Yifei Wang
Hi, I'm Yifei Wang
Second-year PhD student · Rice University
I work on generative models — diffusion, flow matching, and the building blocks that make them more efficient and more controllable.
News
- new Joining Alan Yuille's lab at JHU as a visiting student for the summer.
- new Released DSR (with Apple).
- Uni-Instruct (with Xiaohongshu Inc.) accepted to NeurIPS 2025.
- Started PhD at Rice University, working with Chen Wei.
- EM-Diffusion accepted to NeurIPS 2024.
Selected work
Taming Outlier Tokens in Diffusion Transformers
Preprint · 2026
Outlier patch tokens hurt both ViT encoders and diffusion transformers in RAE-DiT pipelines. Our Dual-Stage Registers patch both sides and improve ImageNet-256 FID from 5.89 → 4.58 at 80 epochs.

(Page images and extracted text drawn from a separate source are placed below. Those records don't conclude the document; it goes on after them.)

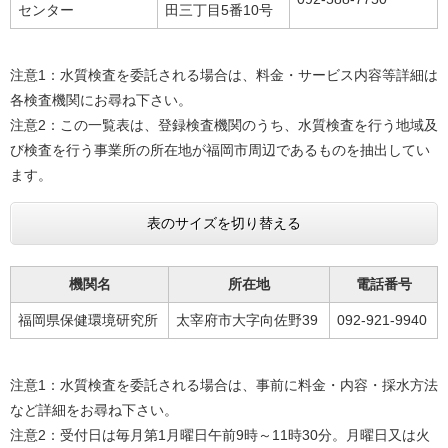
センター
田三丁目5番10号
注意1：水質検査を委託される場合は、料金・サービス内容等詳細は
各検査機関にお尋ね下さい。
注意2：この一覧表は、登録検査機関のうち、水質検査を行う地域及
び検査を行う事業所の所在地が福岡市周辺であるものを抽出してい
ます。
表のサイズを切り替える
機関名
所在地
電話番号
福岡県保健環境研究所
太宰府市大字向佐野39
092-921-9940
注意1：水質検査を委託される場合は、事前に料金・内容・採水方法
など詳細をお尋ね下さい。
注意2：受付日は毎月第1月曜日午前9時～11時30分。月曜日又は火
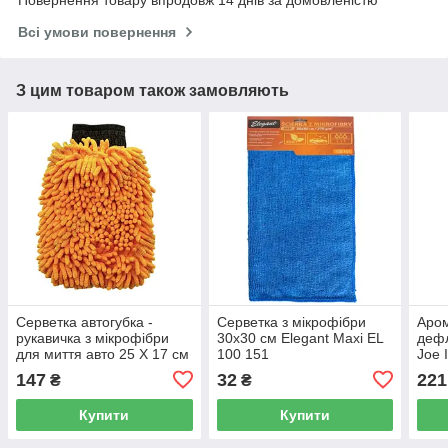
Повернення товару впродовж 14 днів за домовленістю
Всі умови повернення
З цим товаром також замовляють
Серветка автогубка -
Серветка з мікрофібри
Аром
рукавичка з мікрофібри
30x30 см Elegant Maxi EL
дефл
для миття авто 25 Х 17 см
100 151
Joe 
Elegant Maxi EL 100 153
LJL
147
32
221
₴
₴
Купити
Купити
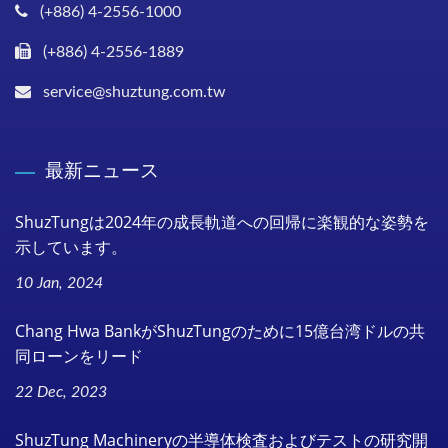
(+886) 4-2556-1000
(+886) 4-2556-1889
service@shuztung.com.tw
最新ニュース
ShuzTungは2024年の成長軌道への回帰に楽観的な姿勢を
示しています。
10 Jan, 2024
Chang Hwa BankがShuzTungのために15億台湾ドルの共
同ローンをリード
22 Dec, 2023
ShuzTung Machineryの半導体検査およびテストの研究開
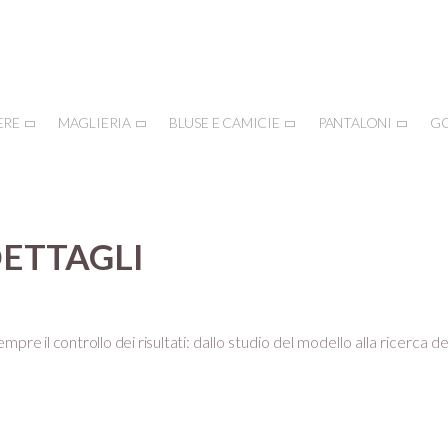
ERE
MAGLIERIA
BLUSE E CAMICIE
PANTALONI
G
DETTAGLI
mpre il controllo dei risultati:
dallo studio del modello alla ricerca de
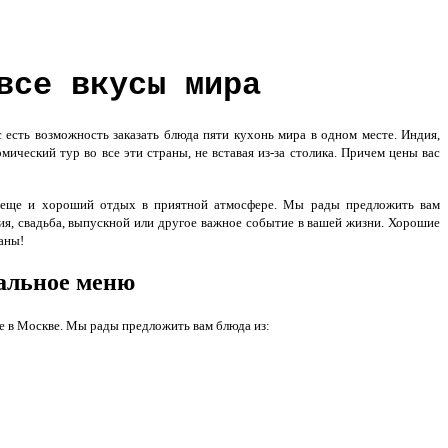
все вкусы мира
 есть возможность заказать блюда пяти кухонь мира в одном месте. Индия,
ический тур во все эти страны, не вставая из-за столика. Причем цены вас
о еще и хороший отдых в приятной атмосфере. Мы рады предложить вам
ия, свадьба, выпускной или другое важное событие в вашей жизни. Хорошие
аны!
альное меню
де в Москве. Мы рады предложить вам блюда из:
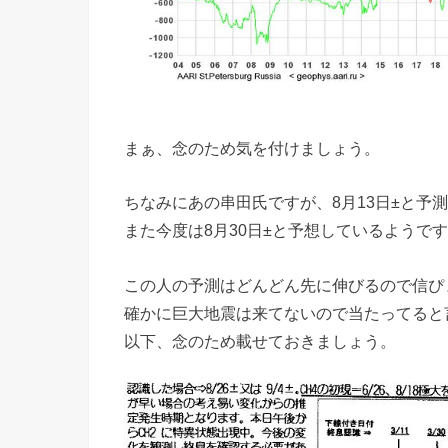
まぁ、念のため気を付けましょう。
ちなみにあの串田氏ですが、8月13日±と予測
また今度は8月30日±と予想しているようで
この人の予測はどんどん先に伸びるので信ぴ
確かに巨大地震は来てないので当たってると
以下、念のため載せておきましょう。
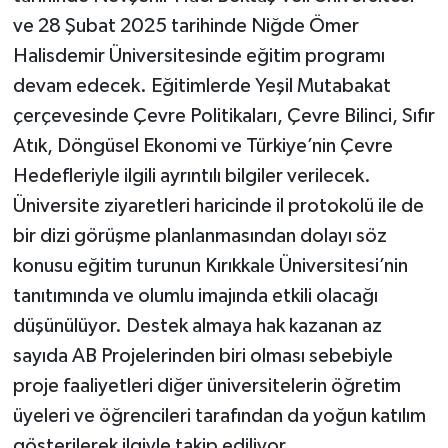
ve 28 Şubat 2025 tarihinde Niğde Ömer
Halisdemir Üniversitesinde eğitim programı
devam edecek. Eğitimlerde Yeşil Mutabakat
çerçevesinde Çevre Politikaları, Çevre Bilinci, Sıfır
Atık, Döngüsel Ekonomi ve Türkiye’nin Çevre
Hedefleriyle ilgili ayrıntılı bilgiler verilecek.
Üniversite ziyaretleri haricinde il protokolü ile de
bir dizi görüşme planlanmasından dolayı söz
konusu eğitim turunun Kırıkkale Üniversitesi’nin
tanıtımında ve olumlu imajında etkili olacağı
düşünülüyor. Destek almaya hak kazanan az
sayıda AB Projelerinden biri olması sebebiyle
proje faaliyetleri diğer üniversitelerin öğretim
üyeleri ve öğrencileri tarafından da yoğun katılım
gösterilerek ilgiyle takip ediliyor.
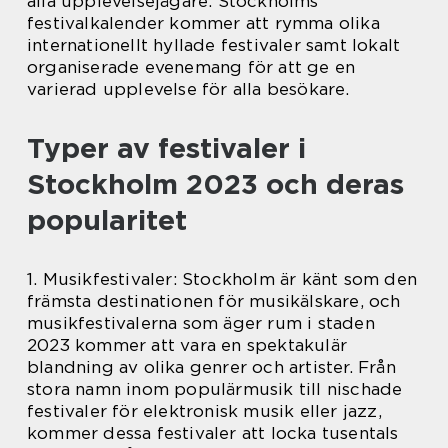
alla upplevelsejägare. Stockholms
festivalkalender kommer att rymma olika
internationellt hyllade festivaler samt lokalt
organiserade evenemang för att ge en
varierad upplevelse för alla besökare.
Typer av festivaler i
Stockholm 2023 och deras
popularitet
1. Musikfestivaler: Stockholm är känt som den
främsta destinationen för musikälskare, och
musikfestivalerna som äger rum i staden
2023 kommer att vara en spektakulär
blandning av olika genrer och artister. Från
stora namn inom populärmusik till nischade
festivaler för elektronisk musik eller jazz,
kommer dessa festivaler att locka tusentals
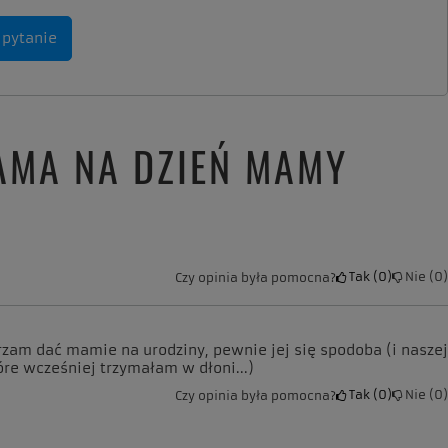
 pytanie
AMA NA DZIEŃ MAMY
Tak
0
Nie
0
Czy opinia była pomocna?
rzam dać mamie na urodziny, pewnie jej się spodoba (i naszej
óre wcześniej trzymałam w dłoni...)
Tak
0
Nie
0
Czy opinia była pomocna?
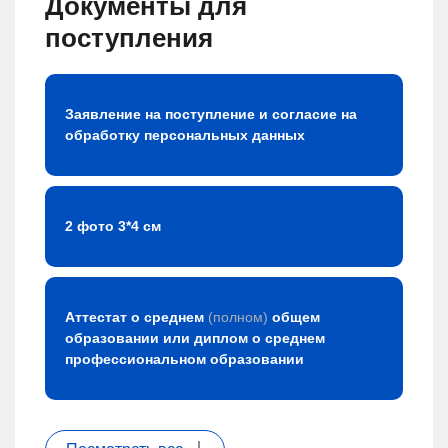
Документы для
поступления
Заявление на поступление и согласие на
обработку персональных данных
2 фото 3*4 см
Аттестат о среднем
(полном)
общем
образовании или диплом о среднем
профессиональном образовании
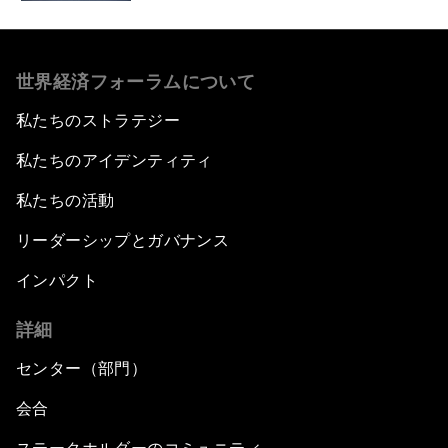
世界経済フォーラムについて
私たちのストラテジー
私たちのアイデンティティ
私たちの活動
リーダーシップとガバナンス
インパクト
詳細
センター（部門）
会合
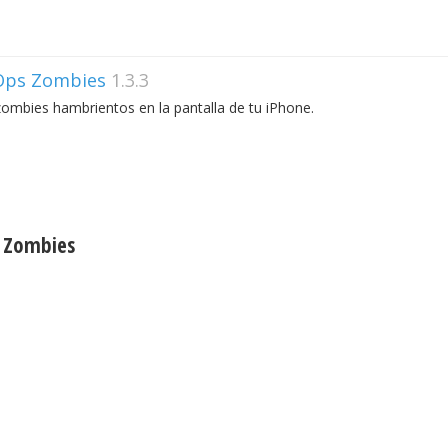
 Ops Zombies
1.3.3
ombies hambrientos en la pantalla de tu iPhone.
: Zombies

Uni-Instruct: One-step Diffusion through Unified Divergence Instruction
NeurIPS · 2025
A single f-divergence framework that subsumes 10+ one-step diffusion distillation methods (Diff-Instruct, DMD, SiD, SIM, …) — and a new SoTA one-step FID of 1.02 on ImageNet 64×64, beating the 35-NFE EDM teacher.
About
I'm a second-year PhD student at Rice University, where I am working with Chen Wei. In May 2026 I'll be visiting Alan Yuille's lab at Johns Hopkins University. Before Rice I received my B.S. from Peking University, advised by He Sun. My research focuses on generative modeling — primarily diffusion models — with an emphasis on the theory and the practical bottlenecks that govern their training.
Outside the lab, I run and hike a lot. I've finished several half marathons, and once spent a summer doing ecological field research in Saihanba and Xihaigu. I also write Chinese-language blogs on Zhihu.